Henri de Toulouse-Lautrec
Henri de Toulouse-Lautrec was born in 1864 in the South of France. From an early age, he suffered from poor health and by the age of 14, he had broken both of his legs, causing them never to develop properly. Ultimately, he grew to be only 4 feet, eleven inches.
In 1882, he traveled to Paris, where studied at conventional painting studios alongside Emil Bernard and Vincent van Gogh. After a time, he became more interested in the Impressionist artists, such as Edgar Degas, and gave up his lessons at the studios.
Living in the Montmarte section of Paris, Lautrec soon became emerged in the world of cafés, cabarets, dance halls and brothels. He frequented these establishments, often sitting and sketching his observations. These sketches were to be transformed into paintings and lithographs. Lautrec first exhibited his works in Montmarte in the cafes and restaurants that he often visited. His work began to attract some recognition and after a few exhibitions in galleries, he was overrun with commissions.
Lautrec’s lithographs depict the famous personalities of the French “belle époque”. He was greatly impressed, as were many other Impressionist artists, by the Ukiyo-e art of Japan and Japanese printmaking had a profound influence on his style. Some of the singer and dancers in his works were people that he knew personally. Many of his lithographs were commissioned for posters, theater billboards and illustrations for magazines. Lautrec produced his first lithograph in 1891, but did not have much involvement in the actual printing process. He commonly prepared several drawings and sketches for his designs and it is assumed that the transformation to a lithograph plate was performed by a professional printer. Edition sizes and papers used vary from print to print.

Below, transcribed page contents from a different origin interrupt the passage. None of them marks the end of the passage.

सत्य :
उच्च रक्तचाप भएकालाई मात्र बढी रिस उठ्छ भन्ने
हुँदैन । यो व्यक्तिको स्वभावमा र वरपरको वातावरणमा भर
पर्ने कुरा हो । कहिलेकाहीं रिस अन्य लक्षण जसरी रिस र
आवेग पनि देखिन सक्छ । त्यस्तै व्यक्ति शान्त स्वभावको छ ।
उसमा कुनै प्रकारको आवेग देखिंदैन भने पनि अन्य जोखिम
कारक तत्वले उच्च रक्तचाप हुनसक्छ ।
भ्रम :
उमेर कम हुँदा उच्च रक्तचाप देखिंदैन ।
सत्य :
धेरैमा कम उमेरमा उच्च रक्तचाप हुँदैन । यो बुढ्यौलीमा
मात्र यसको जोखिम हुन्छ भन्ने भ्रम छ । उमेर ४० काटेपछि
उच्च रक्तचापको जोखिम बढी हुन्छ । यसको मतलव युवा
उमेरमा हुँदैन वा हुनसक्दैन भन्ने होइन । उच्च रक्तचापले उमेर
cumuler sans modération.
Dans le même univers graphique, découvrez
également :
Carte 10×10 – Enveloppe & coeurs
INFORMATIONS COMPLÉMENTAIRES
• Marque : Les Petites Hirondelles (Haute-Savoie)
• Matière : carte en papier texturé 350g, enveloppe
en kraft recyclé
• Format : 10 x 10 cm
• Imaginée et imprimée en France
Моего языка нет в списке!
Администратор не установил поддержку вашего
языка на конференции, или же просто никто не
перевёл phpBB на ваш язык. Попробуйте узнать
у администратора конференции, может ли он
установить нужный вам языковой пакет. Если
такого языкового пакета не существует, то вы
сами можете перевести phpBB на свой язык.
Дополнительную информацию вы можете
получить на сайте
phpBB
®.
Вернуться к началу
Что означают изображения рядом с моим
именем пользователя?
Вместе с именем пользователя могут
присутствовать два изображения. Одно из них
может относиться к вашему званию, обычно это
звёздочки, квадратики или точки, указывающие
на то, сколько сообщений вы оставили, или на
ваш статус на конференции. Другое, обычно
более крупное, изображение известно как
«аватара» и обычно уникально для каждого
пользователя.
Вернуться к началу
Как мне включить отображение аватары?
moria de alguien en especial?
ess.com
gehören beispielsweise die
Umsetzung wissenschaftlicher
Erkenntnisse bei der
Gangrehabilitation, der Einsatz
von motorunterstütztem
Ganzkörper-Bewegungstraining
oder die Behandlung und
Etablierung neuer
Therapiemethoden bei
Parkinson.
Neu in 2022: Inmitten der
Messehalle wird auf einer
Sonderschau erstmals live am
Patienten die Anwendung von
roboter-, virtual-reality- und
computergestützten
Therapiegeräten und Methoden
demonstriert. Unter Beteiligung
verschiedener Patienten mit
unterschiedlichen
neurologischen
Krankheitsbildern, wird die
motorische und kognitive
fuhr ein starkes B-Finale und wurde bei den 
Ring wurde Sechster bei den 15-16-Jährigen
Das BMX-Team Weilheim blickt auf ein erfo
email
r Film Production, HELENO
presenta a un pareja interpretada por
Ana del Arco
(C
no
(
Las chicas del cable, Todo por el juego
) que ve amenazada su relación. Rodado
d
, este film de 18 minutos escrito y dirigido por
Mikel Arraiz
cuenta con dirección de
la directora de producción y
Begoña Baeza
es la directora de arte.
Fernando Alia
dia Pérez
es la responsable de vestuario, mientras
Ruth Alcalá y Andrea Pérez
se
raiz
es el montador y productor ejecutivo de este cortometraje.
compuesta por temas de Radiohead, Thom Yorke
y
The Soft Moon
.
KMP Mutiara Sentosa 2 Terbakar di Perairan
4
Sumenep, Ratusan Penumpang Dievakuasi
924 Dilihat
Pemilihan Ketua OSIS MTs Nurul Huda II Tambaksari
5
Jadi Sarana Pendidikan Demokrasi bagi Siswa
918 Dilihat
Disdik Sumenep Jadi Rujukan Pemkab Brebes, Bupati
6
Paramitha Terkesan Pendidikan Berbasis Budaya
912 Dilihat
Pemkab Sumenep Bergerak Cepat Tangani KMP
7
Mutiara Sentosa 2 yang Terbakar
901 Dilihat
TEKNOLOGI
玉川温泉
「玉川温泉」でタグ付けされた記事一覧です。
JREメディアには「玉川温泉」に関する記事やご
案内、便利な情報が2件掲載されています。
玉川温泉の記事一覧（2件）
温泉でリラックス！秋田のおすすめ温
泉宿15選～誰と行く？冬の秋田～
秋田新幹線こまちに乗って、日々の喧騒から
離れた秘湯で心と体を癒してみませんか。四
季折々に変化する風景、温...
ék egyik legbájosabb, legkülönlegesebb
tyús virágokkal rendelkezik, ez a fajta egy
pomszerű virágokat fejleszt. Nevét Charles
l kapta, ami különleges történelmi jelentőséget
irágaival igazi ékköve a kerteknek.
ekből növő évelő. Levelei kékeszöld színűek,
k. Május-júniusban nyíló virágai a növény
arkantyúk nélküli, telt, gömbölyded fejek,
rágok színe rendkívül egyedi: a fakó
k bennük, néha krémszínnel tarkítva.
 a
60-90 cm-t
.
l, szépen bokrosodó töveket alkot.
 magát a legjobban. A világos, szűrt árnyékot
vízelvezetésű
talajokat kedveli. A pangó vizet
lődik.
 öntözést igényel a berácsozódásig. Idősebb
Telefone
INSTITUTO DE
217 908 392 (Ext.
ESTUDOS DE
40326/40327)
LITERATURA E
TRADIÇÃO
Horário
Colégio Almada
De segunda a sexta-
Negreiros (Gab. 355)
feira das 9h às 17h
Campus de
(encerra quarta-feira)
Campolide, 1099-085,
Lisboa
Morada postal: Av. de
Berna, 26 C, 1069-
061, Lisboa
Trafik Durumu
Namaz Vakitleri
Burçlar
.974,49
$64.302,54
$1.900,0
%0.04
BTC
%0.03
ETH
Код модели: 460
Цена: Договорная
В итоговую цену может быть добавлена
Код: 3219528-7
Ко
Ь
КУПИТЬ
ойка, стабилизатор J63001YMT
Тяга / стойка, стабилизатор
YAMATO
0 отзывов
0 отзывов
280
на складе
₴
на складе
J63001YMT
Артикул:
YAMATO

Lautrec’s small editions were made in 50 or 100 copies, on Velin or Japanese paper and aside from the regular editions, hors de commerce copies can also be found. The small editions are usually numbered and some were signed personally, by Lautrec. For the better- known popular, large editions, poster paper was used and the edition sizes were not recorded, but are thought to be between 500 and 3,000 copies. Lautrec’s graphic oeuvre consists of 351 lithographs and 9 drypoint prints.
After about 1897, Lautrec’s output dwindled as he began spending more time in bars then in his studio. He suffered a nervous breakdown in 1899 and was, subsequently, confined to a clinic for three months. During visits to sea resorts in Normandy and on the Atlantic coast, he tried to recover his health, but he was consumed with alcoholism. Lautrec died in 1901 at the age of 36.